An excellent way of Dressing a Large Plaice, especially if there be a Roe.-Sprinkle with salt, and keep twentyfour hours; then wash and wipe it dry, wet over with egg, and cover with crumbs of bread; make some lard or fine dripping, and two large spoonfuls of vinegar, boiling hot; lay the fish in, and fry it a fine colour, drain it from the fat, and serve with fried parsley round, and anchovy-sauce. You may dip the fish in vinegar, and not put it into the pan.

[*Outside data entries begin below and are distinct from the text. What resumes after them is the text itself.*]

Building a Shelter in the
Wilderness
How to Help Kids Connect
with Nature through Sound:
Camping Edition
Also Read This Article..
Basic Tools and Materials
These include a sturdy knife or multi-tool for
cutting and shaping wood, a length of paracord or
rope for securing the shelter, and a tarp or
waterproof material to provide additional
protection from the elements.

To Fry Smelts.-They should not be washed more than is necessary to clean them. Dry them in a cloth; then lightly flour them, but shake it off. Dip them into plenty of egg, then into bread-crumbs, grated fine, and plunge them into a good pan of boiling lard; let them continue gently boiling, and a few minutes will make them a bright yellow-brown. Take care not to take off the light roughness of the crumbs, or their beauty will be lost.

EELS.-Spitchcock Eels.-Take one or two large eels, leave the skin on, cut them into pieces of three inches long, open them on the belly side, and clean them nicely: wipe them dry, and then wet them with beaten egg, and strew over on both sides chopped parsley, pepper, salt, a very little sage, and a bit of mace pounded fine and mixed with the seasoning. Rub the gridiron with a bit of suet, and broil the fish of a fine colour. Serve with anchovy and butter for sauce.

Fried Eels.-If small, should be curled round and fried, being first dipped into egg and crumbs of bread.